À Pékin en 1988, Handong, un homme d’affaires prospère mais secret, croise le chemin de Lan Yu, un jeune étudiant prêt à tout pour survivre. Leur rencontre inattendue bouleverse leurs vies alors qu’ils explorent ensemble des territoires inexplorés de désir et de passion.


Adapté d’un roman pornographique gay écrit de manière anonyme, Stanley Kwan fait le choix de rendre son oeuvre filmique plus intime en lui insufflant une dimension brute et réaliste. Sans jouer la carte du spectaculaire, aussi bien dans sa représentation du sexe que dans sa structure narrative, le réalisateur privilégie la sobriété. Le sujet lui est trop personnel pour dériver vers le porno véritable.

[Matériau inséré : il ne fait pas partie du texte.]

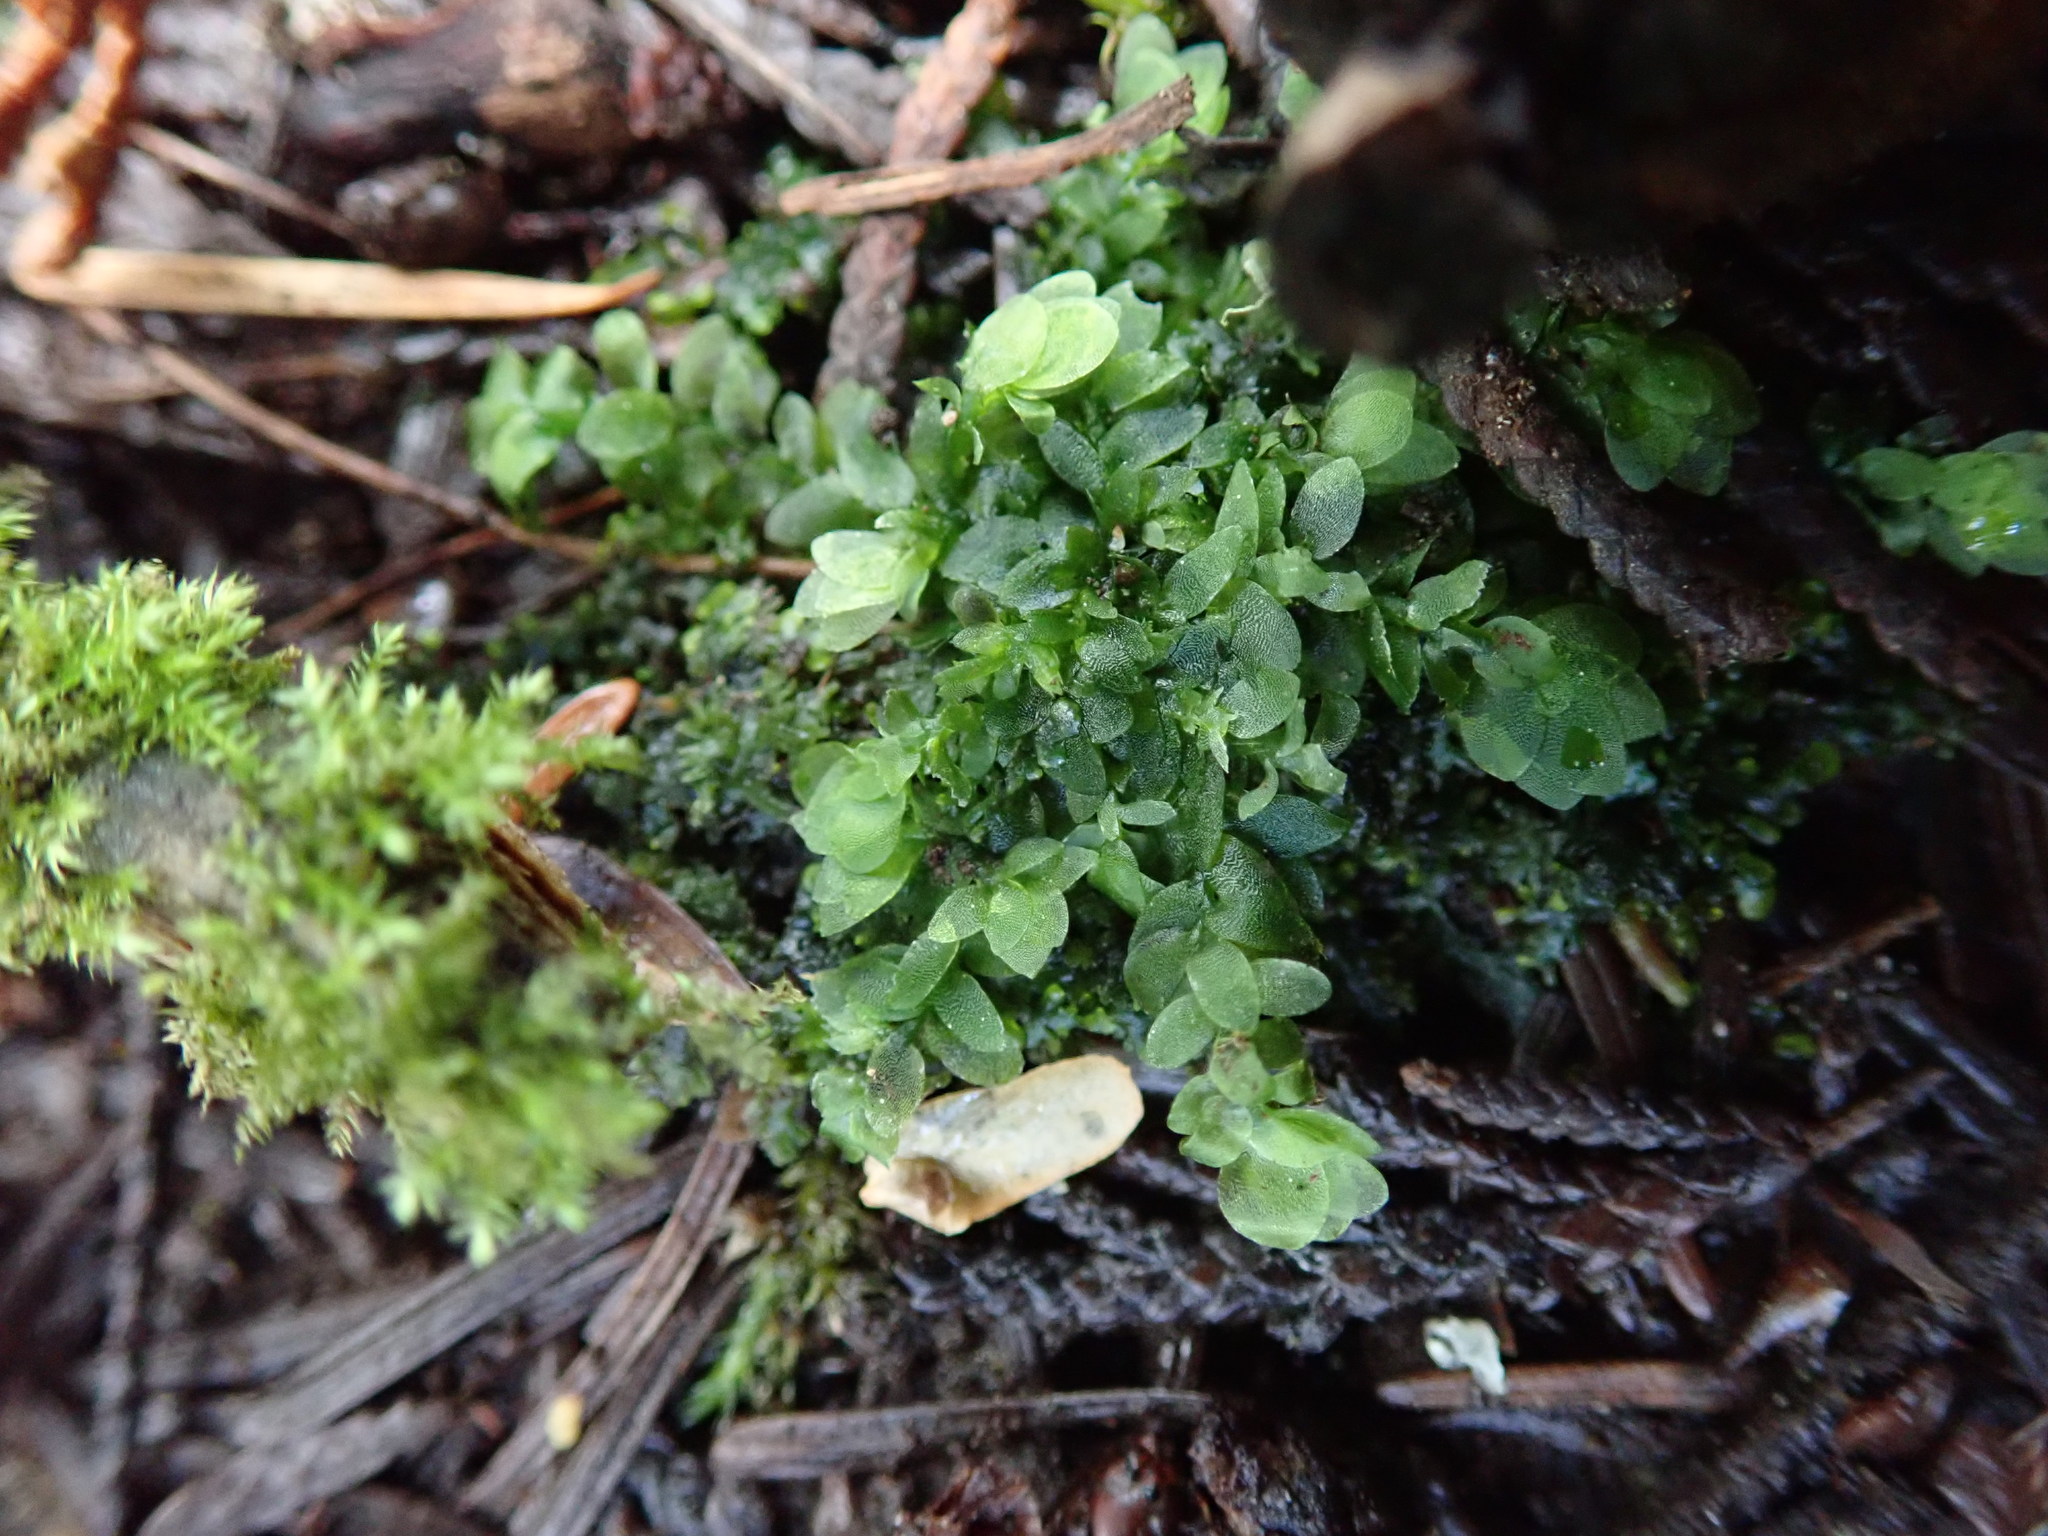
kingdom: Plantae
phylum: Bryophyta
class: Bryopsida
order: Hookeriales
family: Hookeriaceae
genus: Hookeria
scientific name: Hookeria lucens
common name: Shining hookeria
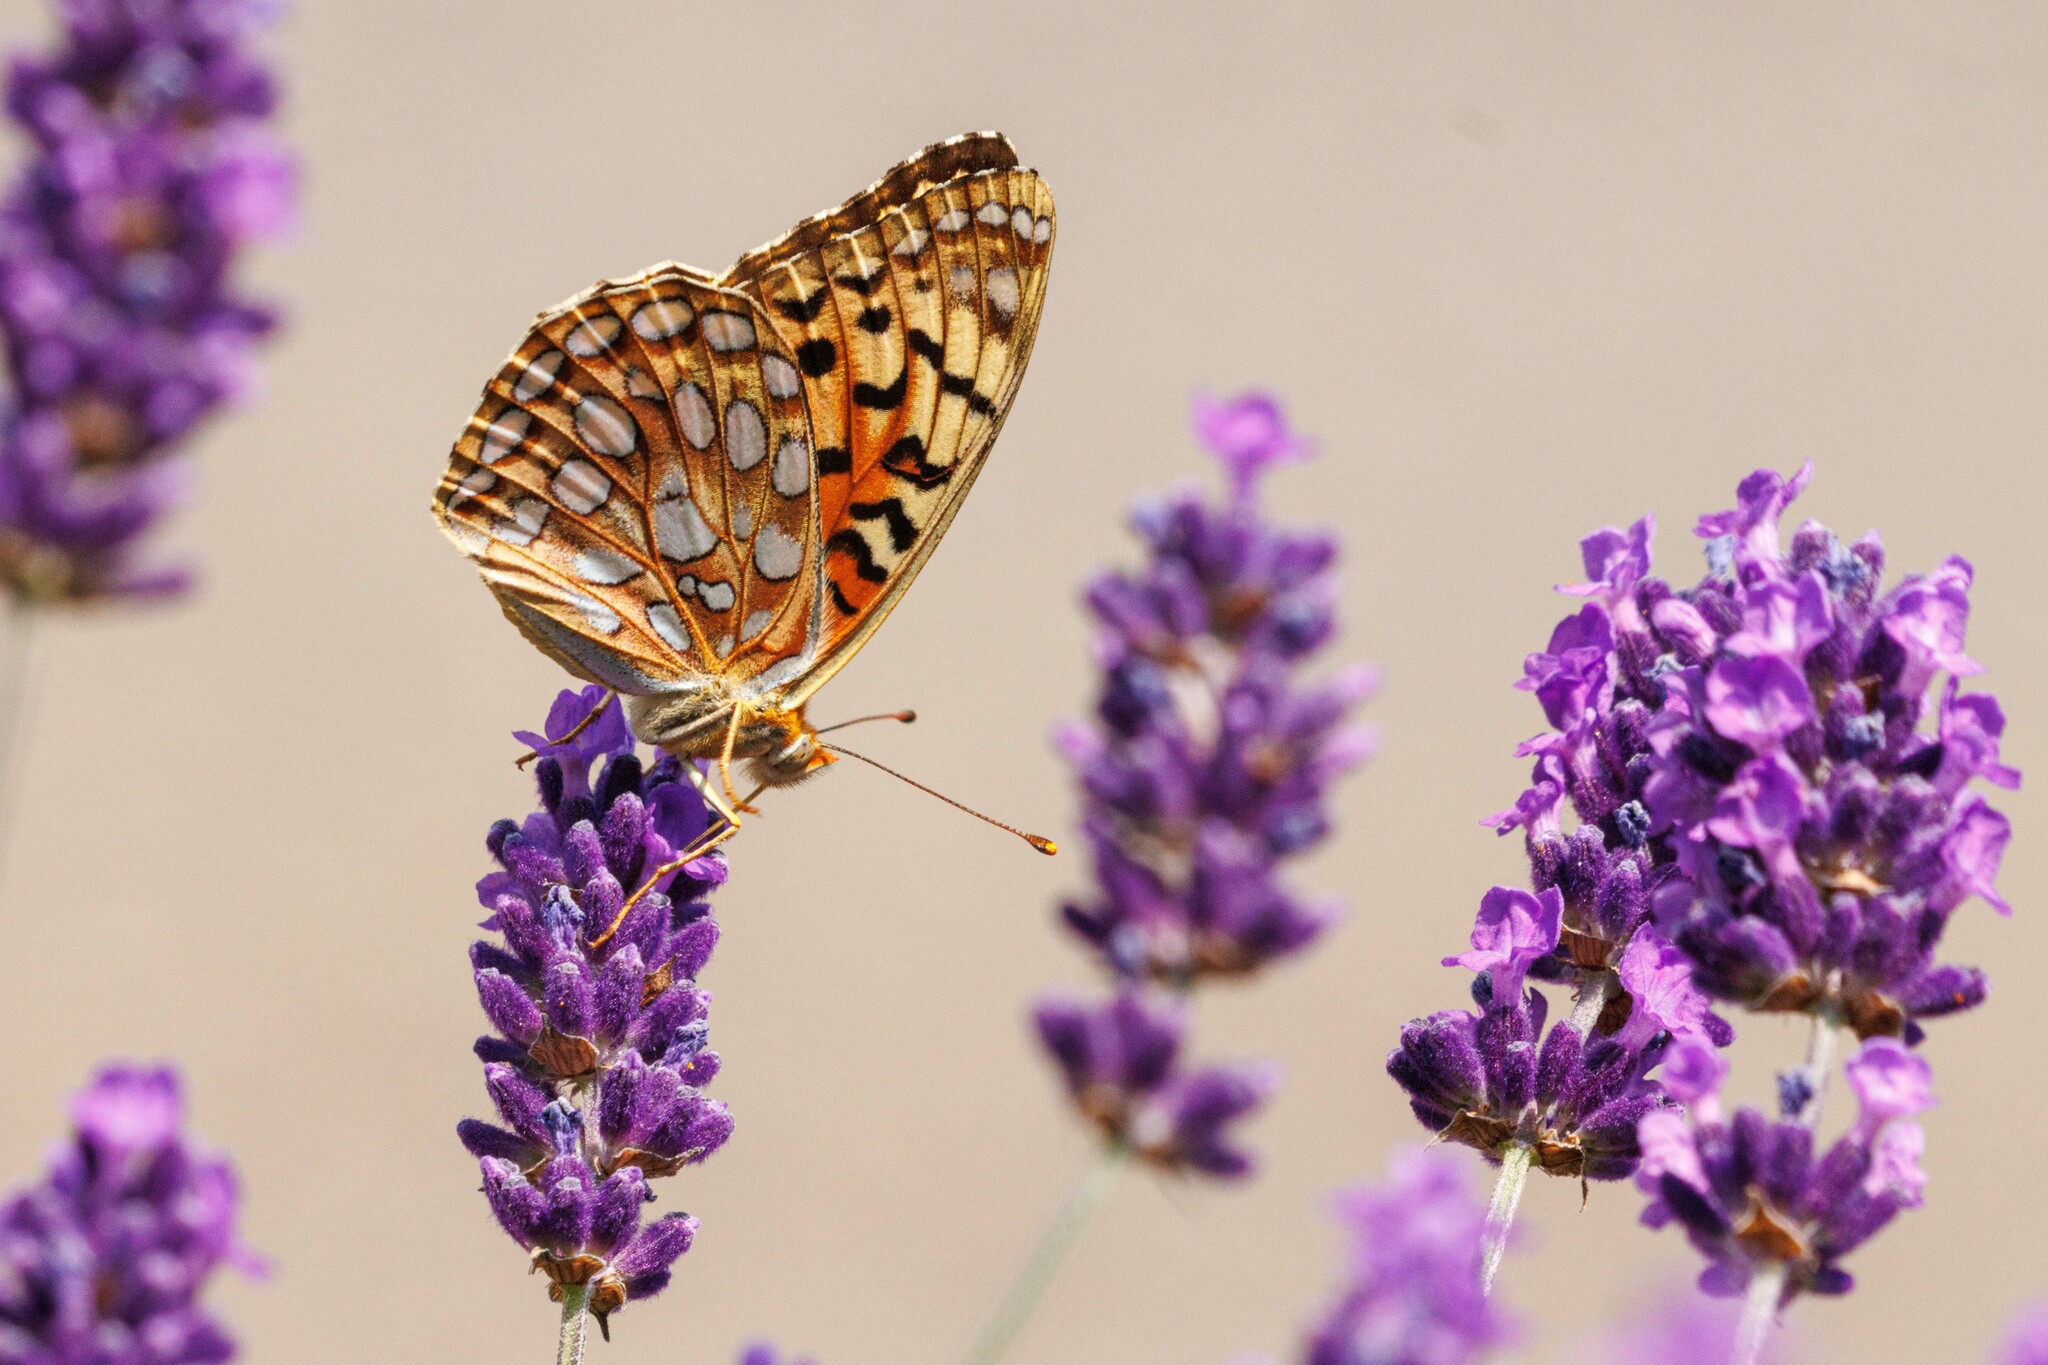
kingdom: Animalia
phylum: Arthropoda
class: Insecta
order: Lepidoptera
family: Nymphalidae
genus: Argynnis
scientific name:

Le choix de remanier le bouquin de manière plus suggestive s’est donc dressé naturellement dans l’esprit du cinéaste, qui, depuis 1996, parle publiquement de son homosexualité.

Les corps sont filmés à la fois de manière très crues avec l’accent mis sur la nudité, mais de l’autre, le spectateur est tenu à distance par la caméra souvent éloignée de ses personnages lors des scènes intimes. La passion se confronte à l’envie qu’a le réalisateur de ne pas rentrer dans une sexualisation trop précise, préférant illustrer de manière sérieuse et consciencieuse l’impénétrabilité de leur idylle.


Contrairement à Center Stage où Kwan se permettait d’illustrer directement le contexte historique sans qu’il est un réel impact au sein du récit, ici, sa représentation est justifiée. Le duo évolue par rapport aux changements sociétaux.


Le film, par ses ellipses brusques, semblent ne donner aucun intérêt à ce qui n’est pas passion, omettant le reste de l’existence des personnages. Le sujet, c’est eux, comme s’ils formaient un corps unique. Les seuls repères que nous avons pour se donner une idées de la grandeur des ellipses sont matériels, avec les évolutions technologiques mais aussi historiques, avec les tensions présentes, notamment celles liées à la place Tiananmen.


Elles ont un caractère inéluctable, donnant un cachet tragique et fataliste à une œuvre se voulant pourtant proche du réel. Donnant l’impression que l’amour homosexuel n’a quoi qu’il arrive pas sa place dans la société hongkongaise, et qu’il n’a donc aucun avenir véritable. Le contexte est constructeur du mélodrame à venir, car Kwan a beau vouloir aborder son film avec une approche intimiste, il est obligé de lui donner une dimension « plaidoyer ».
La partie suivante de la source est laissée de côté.